Task instructions — Filter this data down to the lines that hold "Weekly", and copy them.

Before-and-after change records —
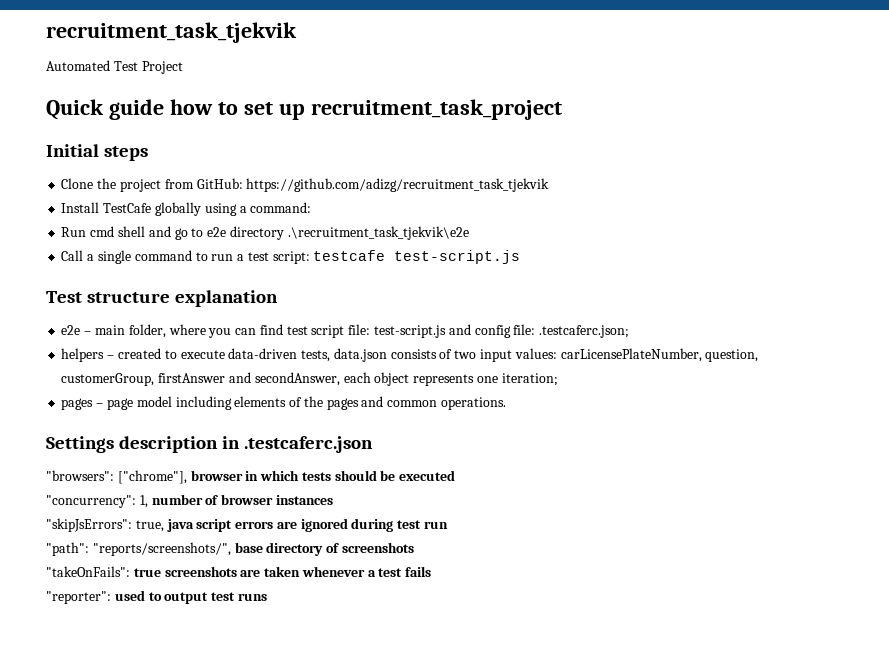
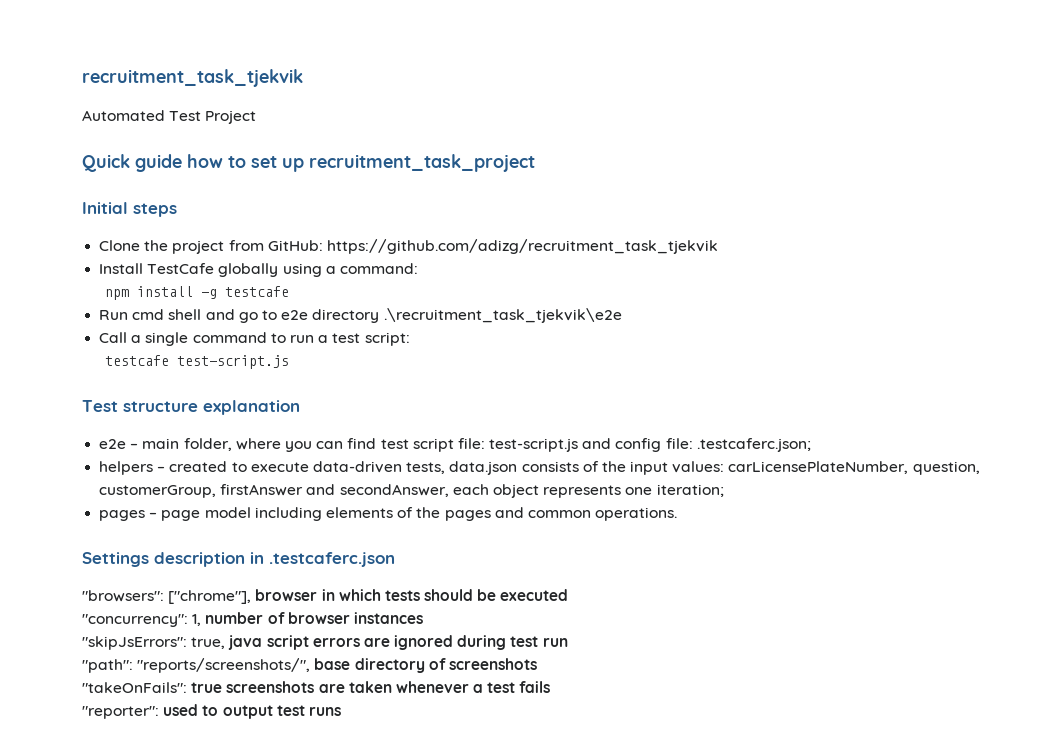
(312, 207) none -> [105,286,290,300] // npm install -g testcafe
(310, 257) none -> (410, 339) //
[454,350,477,359] two -> [601,461,626,472] the

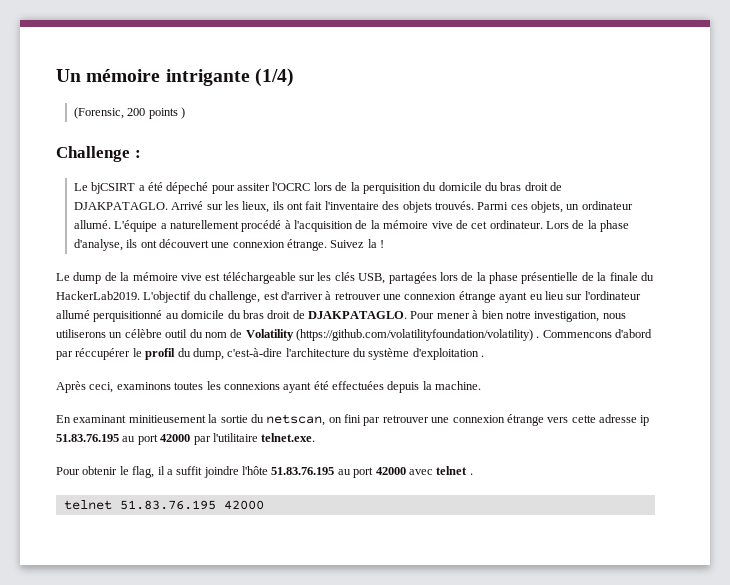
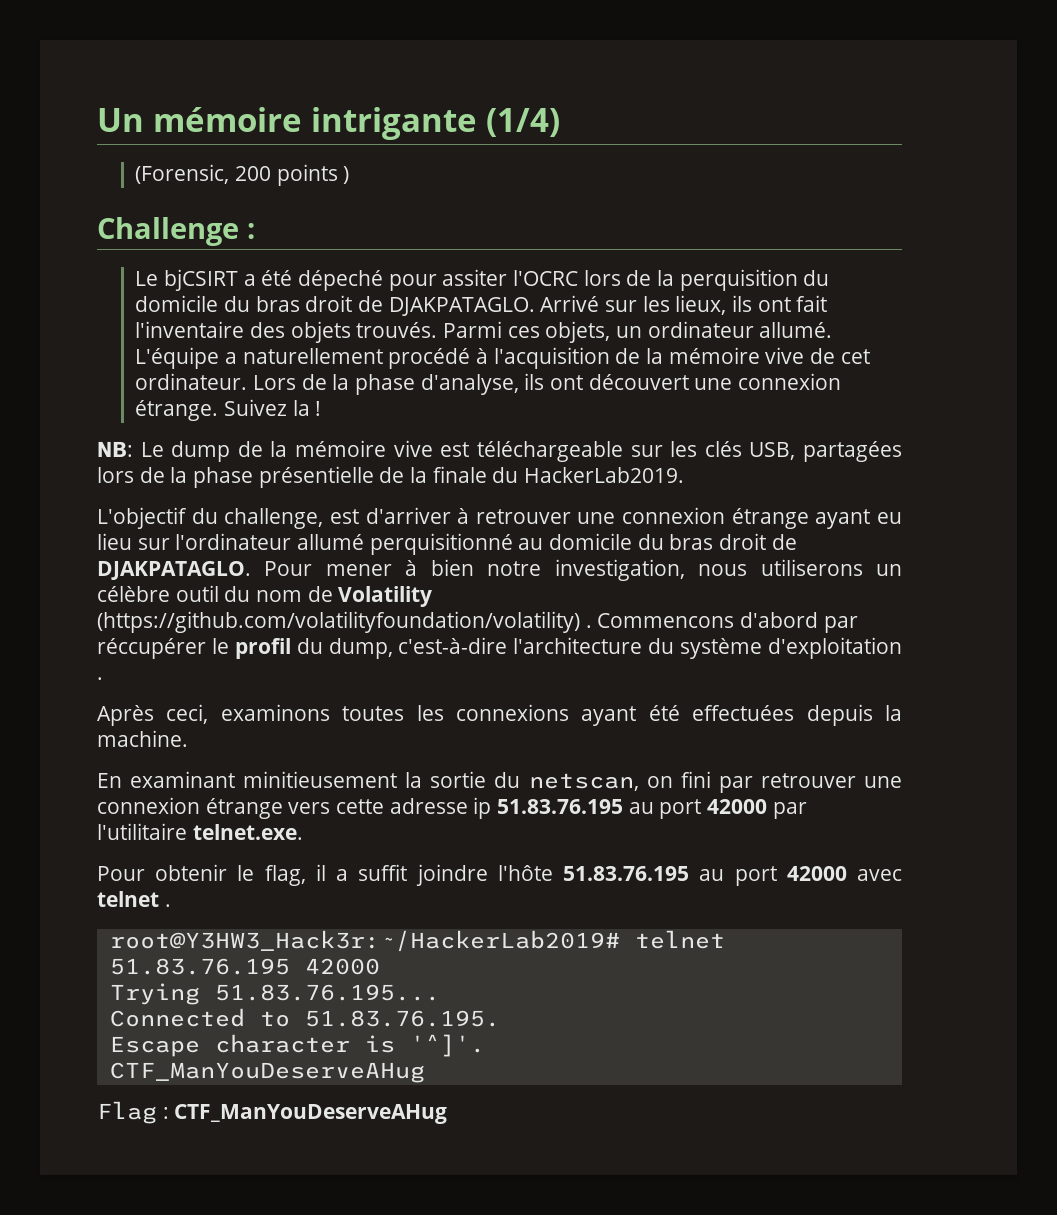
(385, 244) none -> [97,441,133,457] NB:
(140, 295) none -> (685, 475) //
(473, 474) none -> [109,930,620,952] root@Y3HW3_Hack3r:~/HackerLab2019#
(264, 505) none -> [109,983,440,1005] [109,1008,500,1027] [109,1034,485,1057] [109,1062,425,1083] [97,1101,448,1124] // Trying 51.83.76.195... // Connected to 51.83.76.195. // Escape character is '^]'. // CTF_ManYouDeserveAHug // Flag : CTF_ManYouDeserveAHug

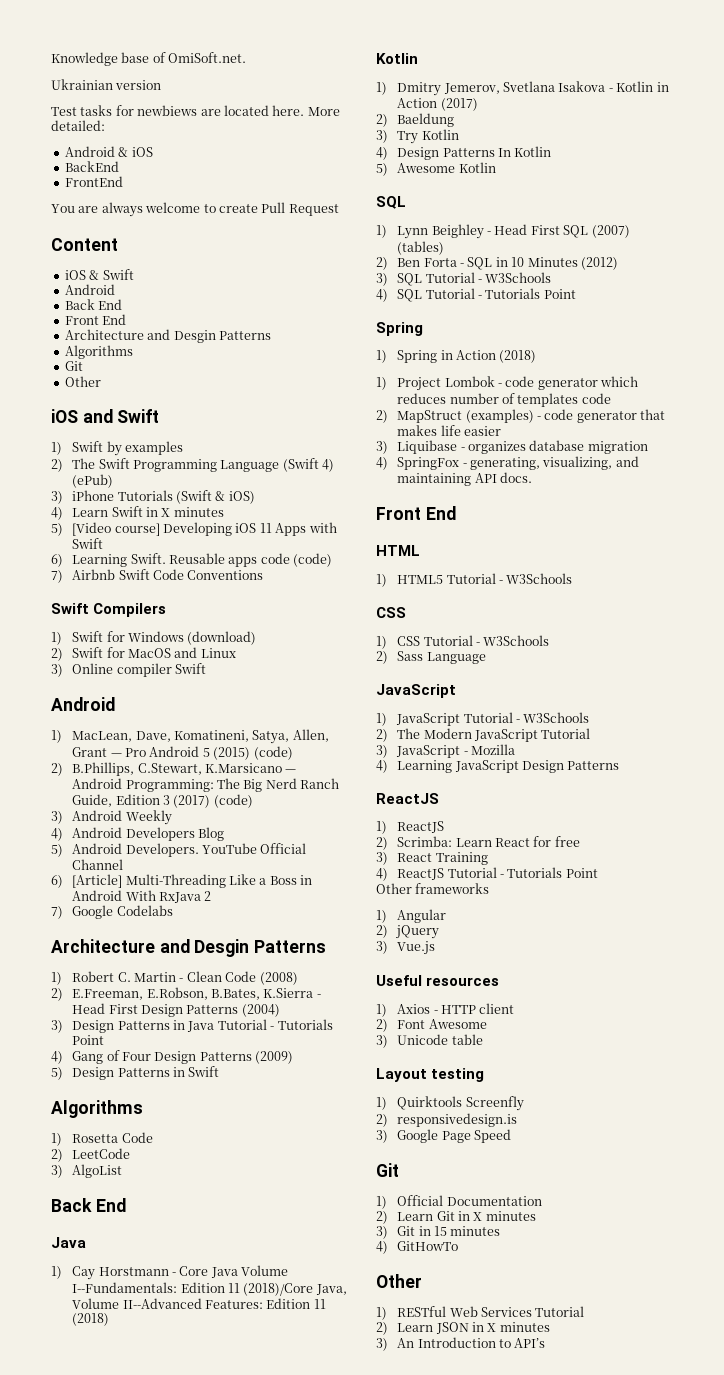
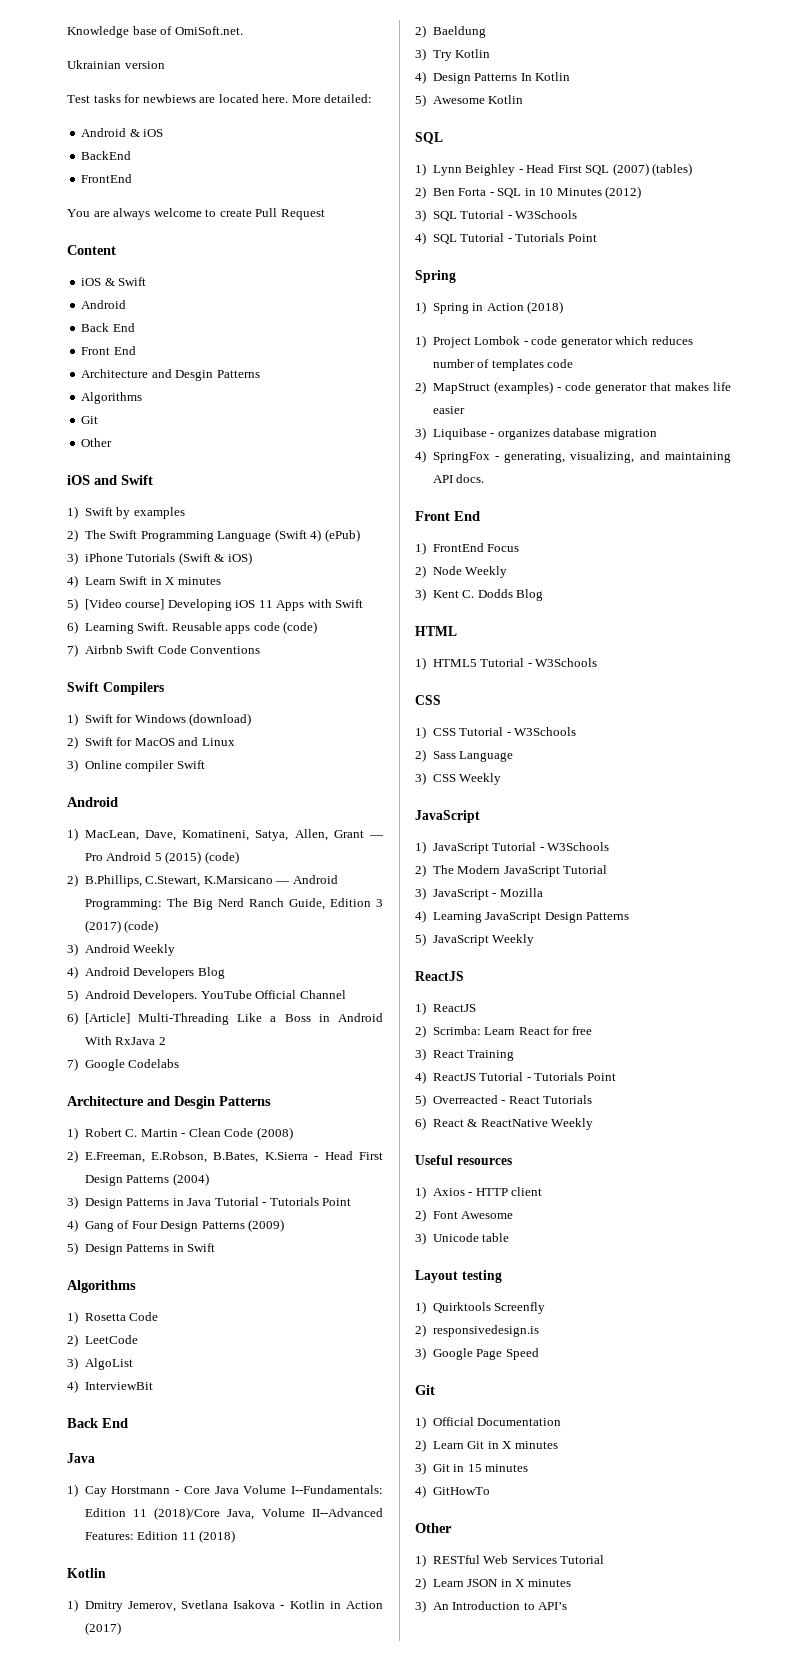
(123, 1171) none -> [67,1380,153,1393] // 4) InterviewBit
(456, 513) none -> [415,542,520,555] [415,565,508,578] [415,588,544,601] // 1) FrontEnd Focus // 2) Node Weekly // 3) Kent C. Dodds Blog
(486, 658) none -> [415,772,502,785] // 3) CSS Weekly
(620, 765) none -> [415,933,535,946] // 5) JavaScript Weekly
[376,883,490,894] [376,909,447,923] [376,925,440,939] [376,941,436,955] Other frameworks // 1) Angular // 2) jQuery // 3) Vue.js -> [415,1094,593,1107] [415,1117,594,1130] 5) Overreacted - React Tutorials // 6) React & ReactNative Weekly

The answer —
(456, 513) none -> [415,542,520,555] [415,565,508,578] [415,588,544,601] // 1) FrontEnd Focus // 2) Node Weekly // 3) Kent C. Dodds Blog
(486, 658) none -> [415,772,502,785] // 3) CSS Weekly
(620, 765) none -> [415,933,535,946] // 5) JavaScript Weekly
[376,883,490,894] [376,909,447,923] [376,925,440,939] [376,941,436,955] Other frameworks // 1) Angular // 2) jQuery // 3) Vue.js -> [415,1094,593,1107] [415,1117,594,1130] 5) Overreacted - React Tutorials // 6) React & ReactNative Weekly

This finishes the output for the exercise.